EXERCISE DATA:
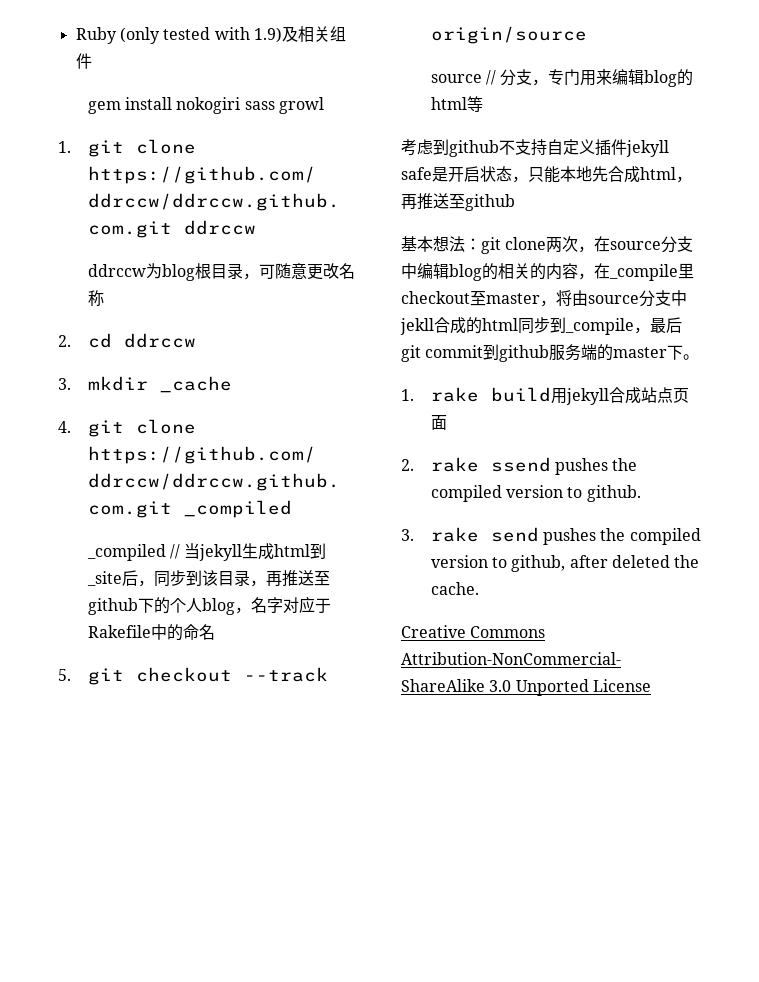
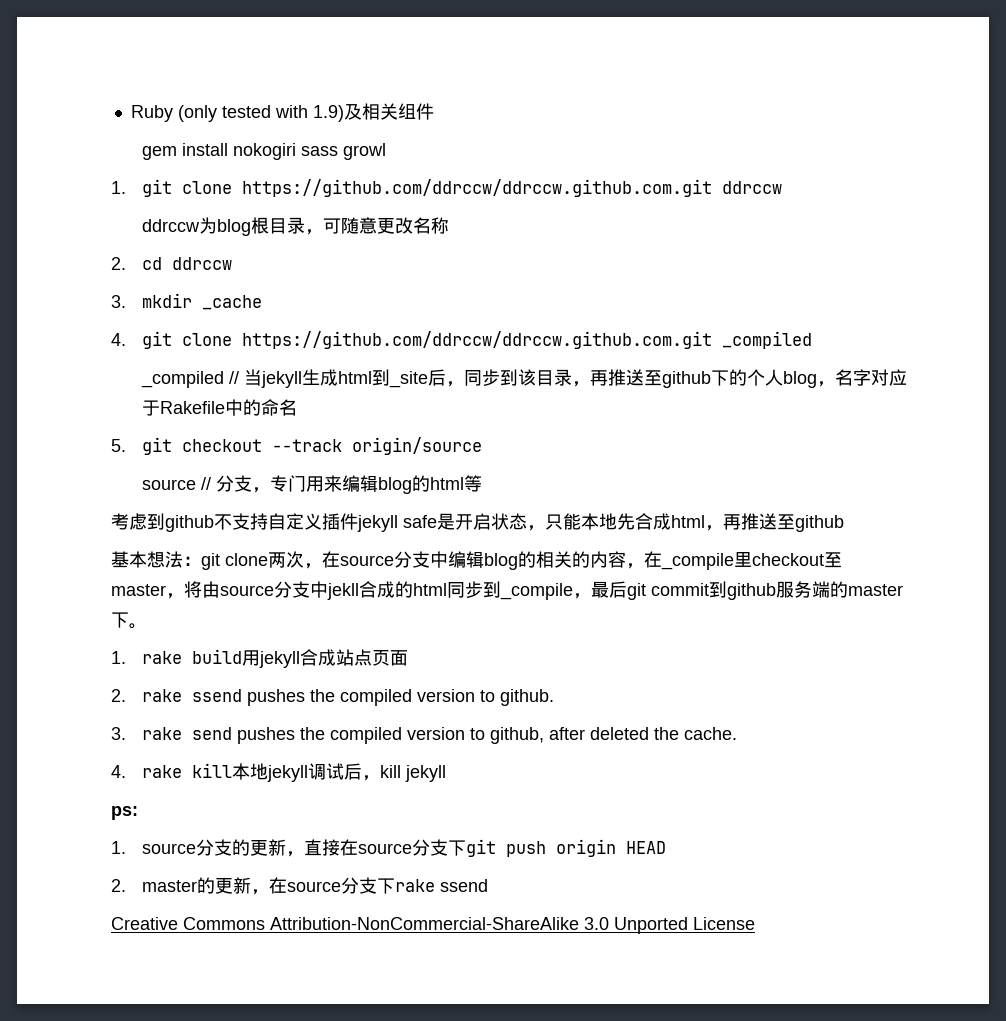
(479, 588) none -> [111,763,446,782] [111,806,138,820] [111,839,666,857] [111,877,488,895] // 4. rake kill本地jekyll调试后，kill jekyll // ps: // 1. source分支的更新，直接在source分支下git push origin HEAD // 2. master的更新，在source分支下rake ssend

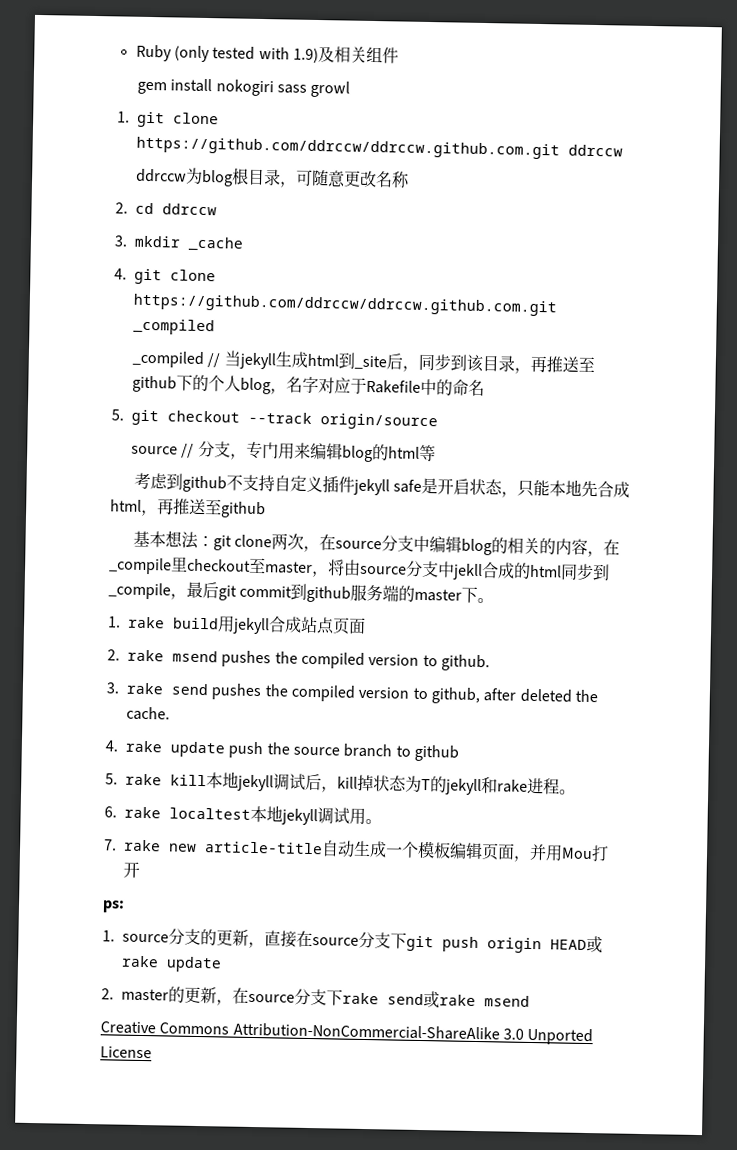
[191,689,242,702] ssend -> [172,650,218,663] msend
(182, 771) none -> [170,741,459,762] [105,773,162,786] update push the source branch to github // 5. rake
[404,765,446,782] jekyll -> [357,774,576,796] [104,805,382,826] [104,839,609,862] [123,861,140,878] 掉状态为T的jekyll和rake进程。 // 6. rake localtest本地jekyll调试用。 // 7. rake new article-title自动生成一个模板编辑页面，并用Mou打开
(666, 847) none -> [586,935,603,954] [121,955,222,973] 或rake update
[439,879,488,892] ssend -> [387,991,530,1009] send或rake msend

WHAT THE TASK REQUIRES: Give back the entire listing verbatim, without the pictures.

ANSWER TO THIS PROBLEM:
(479, 588) none -> [111,763,446,782] [111,806,138,820] [111,839,666,857] [111,877,488,895] // 4. rake kill本地jekyll调试后，kill jekyll // ps: // 1. source分支的更新，直接在source分支下git push origin HEAD // 2. master的更新，在source分支下rake ssend

[191,689,242,702] ssend -> [172,650,218,663] msend
(182, 771) none -> [170,741,459,762] [105,773,162,786] update push the source branch to github // 5. rake
[404,765,446,782] jekyll -> [357,774,576,796] [104,805,382,826] [104,839,609,862] [123,861,140,878] 掉状态为T的jekyll和rake进程。 // 6. rake localtest本地jekyll调试用。 // 7. rake new article-title自动生成一个模板编辑页面，并用Mou打开
(666, 847) none -> [586,935,603,954] [121,955,222,973] 或rake update
[439,879,488,892] ssend -> [387,991,530,1009] send或rake msend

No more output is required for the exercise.